Stored data
......

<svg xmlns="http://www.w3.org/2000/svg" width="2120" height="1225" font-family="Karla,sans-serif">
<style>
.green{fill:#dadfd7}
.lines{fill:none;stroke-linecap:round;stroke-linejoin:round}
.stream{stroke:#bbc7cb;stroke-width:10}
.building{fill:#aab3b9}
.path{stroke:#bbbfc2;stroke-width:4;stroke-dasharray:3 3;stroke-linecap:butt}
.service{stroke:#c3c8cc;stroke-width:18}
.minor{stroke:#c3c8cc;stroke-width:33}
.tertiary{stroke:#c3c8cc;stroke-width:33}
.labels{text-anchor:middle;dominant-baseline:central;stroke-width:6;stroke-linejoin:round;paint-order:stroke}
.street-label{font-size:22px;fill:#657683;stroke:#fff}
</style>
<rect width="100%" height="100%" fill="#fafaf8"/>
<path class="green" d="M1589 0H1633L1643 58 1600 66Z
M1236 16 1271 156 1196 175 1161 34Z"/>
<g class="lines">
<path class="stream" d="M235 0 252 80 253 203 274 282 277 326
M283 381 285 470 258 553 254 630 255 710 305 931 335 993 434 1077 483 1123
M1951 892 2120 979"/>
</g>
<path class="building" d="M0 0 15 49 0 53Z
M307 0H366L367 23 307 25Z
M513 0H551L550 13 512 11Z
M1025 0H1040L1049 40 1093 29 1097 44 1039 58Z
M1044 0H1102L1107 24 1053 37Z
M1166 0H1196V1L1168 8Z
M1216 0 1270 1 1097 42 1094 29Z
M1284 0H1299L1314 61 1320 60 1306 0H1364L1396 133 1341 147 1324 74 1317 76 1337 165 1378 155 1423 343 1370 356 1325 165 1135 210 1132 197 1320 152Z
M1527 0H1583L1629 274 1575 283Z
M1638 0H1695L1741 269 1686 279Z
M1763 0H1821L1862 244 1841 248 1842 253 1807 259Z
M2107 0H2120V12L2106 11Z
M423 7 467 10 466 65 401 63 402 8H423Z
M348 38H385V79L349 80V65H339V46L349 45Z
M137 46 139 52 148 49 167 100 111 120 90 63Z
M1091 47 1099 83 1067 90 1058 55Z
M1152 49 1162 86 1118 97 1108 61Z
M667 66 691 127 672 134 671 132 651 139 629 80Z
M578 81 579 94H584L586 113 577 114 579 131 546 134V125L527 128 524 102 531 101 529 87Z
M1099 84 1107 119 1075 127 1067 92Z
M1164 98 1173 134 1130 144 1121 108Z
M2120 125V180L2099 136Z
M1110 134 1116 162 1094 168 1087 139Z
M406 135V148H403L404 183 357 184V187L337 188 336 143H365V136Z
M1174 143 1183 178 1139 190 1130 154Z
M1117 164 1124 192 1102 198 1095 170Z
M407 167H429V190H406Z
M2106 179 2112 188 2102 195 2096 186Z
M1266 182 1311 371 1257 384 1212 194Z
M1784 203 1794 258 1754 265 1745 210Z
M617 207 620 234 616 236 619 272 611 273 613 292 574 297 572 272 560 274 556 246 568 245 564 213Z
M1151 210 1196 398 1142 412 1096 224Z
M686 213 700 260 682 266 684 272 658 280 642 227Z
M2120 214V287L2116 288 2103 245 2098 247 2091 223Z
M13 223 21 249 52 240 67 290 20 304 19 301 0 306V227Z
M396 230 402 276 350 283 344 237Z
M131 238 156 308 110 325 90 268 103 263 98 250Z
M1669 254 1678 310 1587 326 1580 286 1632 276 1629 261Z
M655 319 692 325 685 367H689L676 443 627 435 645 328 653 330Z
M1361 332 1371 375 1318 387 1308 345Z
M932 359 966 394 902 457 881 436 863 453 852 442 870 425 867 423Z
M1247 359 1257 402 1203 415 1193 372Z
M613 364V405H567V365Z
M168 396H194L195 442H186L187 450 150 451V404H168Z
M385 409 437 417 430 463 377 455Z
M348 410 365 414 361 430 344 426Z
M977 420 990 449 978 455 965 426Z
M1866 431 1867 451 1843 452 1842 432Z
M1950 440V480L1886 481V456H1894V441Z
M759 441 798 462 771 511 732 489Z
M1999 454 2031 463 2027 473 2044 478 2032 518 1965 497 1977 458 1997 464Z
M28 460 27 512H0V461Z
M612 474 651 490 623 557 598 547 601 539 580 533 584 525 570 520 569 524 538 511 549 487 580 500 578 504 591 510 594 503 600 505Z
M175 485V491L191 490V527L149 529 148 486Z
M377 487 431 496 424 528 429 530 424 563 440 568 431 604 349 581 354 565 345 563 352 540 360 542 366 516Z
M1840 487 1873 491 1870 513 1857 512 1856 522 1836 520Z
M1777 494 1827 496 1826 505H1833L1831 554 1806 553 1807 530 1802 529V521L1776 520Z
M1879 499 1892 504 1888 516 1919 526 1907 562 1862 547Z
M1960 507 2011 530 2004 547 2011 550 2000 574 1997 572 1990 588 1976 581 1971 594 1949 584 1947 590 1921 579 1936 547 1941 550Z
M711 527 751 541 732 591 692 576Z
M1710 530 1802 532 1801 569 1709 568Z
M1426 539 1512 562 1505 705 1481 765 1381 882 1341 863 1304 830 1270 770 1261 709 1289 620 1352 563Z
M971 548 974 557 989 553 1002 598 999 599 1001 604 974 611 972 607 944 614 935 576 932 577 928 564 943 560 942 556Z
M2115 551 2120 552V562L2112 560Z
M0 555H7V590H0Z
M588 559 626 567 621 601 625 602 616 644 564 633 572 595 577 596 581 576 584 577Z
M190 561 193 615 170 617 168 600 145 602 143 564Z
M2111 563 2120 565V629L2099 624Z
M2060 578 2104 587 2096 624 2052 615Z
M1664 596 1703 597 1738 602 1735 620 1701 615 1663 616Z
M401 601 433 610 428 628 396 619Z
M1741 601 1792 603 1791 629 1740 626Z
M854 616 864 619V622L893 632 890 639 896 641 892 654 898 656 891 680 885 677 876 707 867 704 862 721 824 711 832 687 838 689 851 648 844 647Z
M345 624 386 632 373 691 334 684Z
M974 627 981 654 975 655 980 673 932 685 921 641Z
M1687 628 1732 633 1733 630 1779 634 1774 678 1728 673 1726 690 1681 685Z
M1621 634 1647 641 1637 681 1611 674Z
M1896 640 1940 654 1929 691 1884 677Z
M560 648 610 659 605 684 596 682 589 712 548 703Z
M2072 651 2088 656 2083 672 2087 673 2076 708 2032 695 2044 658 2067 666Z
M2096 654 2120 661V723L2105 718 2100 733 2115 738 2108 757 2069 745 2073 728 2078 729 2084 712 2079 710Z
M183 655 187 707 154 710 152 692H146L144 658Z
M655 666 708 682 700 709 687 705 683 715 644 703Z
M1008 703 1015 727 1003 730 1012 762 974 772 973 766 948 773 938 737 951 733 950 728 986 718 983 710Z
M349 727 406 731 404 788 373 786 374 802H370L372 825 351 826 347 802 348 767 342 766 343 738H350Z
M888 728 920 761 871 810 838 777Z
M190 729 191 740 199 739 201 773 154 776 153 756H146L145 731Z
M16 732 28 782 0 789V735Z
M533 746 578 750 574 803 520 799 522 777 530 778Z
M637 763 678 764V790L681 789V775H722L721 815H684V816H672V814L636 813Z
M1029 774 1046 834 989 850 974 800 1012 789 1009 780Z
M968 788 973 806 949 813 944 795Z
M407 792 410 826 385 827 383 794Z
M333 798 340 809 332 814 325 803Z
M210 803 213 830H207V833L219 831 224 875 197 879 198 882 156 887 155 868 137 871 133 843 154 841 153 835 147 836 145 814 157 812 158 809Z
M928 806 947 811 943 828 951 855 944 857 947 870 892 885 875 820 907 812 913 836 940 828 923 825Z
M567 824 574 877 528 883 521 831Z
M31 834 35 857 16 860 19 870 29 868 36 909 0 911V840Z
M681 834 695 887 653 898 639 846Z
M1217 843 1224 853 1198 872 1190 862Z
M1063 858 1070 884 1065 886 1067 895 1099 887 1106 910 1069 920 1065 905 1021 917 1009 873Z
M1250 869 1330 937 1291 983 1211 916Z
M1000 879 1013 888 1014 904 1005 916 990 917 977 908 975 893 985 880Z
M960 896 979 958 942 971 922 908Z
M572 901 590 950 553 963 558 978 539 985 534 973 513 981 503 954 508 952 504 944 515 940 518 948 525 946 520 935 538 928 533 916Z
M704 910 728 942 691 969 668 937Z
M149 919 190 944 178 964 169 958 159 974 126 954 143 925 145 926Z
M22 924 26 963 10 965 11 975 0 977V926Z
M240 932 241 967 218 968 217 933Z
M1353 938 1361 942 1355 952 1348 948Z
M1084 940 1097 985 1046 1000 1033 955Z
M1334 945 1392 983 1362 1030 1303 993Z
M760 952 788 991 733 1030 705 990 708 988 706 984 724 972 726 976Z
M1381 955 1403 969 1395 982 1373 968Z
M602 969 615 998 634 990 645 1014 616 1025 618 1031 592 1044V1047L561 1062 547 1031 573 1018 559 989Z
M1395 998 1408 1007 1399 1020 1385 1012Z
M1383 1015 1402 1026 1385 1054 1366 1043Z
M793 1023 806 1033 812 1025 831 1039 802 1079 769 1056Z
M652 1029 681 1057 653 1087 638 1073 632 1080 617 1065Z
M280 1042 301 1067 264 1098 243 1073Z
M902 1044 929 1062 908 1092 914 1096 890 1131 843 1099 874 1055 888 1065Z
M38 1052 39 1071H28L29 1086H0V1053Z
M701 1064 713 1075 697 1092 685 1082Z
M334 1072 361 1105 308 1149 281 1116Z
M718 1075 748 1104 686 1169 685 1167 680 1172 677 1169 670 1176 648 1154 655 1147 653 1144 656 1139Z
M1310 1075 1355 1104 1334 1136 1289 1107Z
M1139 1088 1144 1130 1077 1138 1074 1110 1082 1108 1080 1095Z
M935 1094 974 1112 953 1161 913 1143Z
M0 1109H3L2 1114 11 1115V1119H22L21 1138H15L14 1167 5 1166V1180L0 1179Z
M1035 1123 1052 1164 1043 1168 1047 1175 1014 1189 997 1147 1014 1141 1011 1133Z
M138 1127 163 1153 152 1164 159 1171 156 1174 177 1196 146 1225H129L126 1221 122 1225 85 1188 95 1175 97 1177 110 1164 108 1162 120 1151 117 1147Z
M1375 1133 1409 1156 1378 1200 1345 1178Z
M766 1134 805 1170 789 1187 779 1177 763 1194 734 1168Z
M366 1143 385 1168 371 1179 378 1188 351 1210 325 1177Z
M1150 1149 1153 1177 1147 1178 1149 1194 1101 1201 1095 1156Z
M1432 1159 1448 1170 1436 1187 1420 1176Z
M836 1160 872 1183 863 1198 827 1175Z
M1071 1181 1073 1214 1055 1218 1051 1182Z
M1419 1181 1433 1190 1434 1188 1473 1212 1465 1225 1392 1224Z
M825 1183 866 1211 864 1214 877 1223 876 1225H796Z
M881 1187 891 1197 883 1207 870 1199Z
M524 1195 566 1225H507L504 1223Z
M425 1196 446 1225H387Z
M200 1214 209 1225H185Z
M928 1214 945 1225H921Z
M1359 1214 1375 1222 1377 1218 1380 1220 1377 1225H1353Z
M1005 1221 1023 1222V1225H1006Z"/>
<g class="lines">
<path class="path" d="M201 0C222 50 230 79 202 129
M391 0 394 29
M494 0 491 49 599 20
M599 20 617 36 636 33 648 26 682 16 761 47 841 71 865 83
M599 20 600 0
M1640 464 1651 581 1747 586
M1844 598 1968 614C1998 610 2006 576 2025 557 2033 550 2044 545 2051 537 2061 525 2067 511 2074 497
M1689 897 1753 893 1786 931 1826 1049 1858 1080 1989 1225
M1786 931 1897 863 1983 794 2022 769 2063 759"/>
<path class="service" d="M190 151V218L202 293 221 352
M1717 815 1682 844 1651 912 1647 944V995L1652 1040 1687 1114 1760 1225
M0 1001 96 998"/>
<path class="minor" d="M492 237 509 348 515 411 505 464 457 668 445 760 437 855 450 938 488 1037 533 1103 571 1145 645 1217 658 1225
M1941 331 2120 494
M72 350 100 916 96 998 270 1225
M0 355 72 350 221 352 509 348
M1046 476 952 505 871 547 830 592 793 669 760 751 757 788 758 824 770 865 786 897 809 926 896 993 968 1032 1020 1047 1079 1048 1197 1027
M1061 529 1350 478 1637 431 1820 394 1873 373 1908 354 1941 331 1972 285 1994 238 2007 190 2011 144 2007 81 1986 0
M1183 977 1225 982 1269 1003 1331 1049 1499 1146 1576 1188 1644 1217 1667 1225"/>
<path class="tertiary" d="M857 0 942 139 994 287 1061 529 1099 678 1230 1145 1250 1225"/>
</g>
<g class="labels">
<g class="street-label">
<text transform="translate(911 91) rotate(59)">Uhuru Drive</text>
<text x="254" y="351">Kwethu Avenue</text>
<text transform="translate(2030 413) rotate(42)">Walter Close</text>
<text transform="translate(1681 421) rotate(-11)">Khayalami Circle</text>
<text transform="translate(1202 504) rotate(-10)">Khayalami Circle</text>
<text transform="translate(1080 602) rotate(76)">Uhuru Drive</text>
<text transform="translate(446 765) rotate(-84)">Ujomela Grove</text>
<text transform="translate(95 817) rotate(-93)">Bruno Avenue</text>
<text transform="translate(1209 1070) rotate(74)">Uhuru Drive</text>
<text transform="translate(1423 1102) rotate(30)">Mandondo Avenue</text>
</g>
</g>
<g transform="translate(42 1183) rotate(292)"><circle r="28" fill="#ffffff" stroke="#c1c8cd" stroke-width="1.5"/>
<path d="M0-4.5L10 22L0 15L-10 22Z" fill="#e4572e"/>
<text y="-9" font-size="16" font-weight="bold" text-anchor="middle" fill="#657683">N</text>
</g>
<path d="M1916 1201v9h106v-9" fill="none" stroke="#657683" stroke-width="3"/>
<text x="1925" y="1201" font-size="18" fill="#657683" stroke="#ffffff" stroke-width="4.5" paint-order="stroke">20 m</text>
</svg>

......

◆ **Task prompt**
Copy each line of the records that has "linecap" in it.

◆ **Answer to the exercise**
.lines{fill:none;stroke-linecap:round;stroke-linejoin:round}
.path{stroke:#bbbfc2;stroke-width:4;stroke-dasharray:3 3;stroke-linecap:butt}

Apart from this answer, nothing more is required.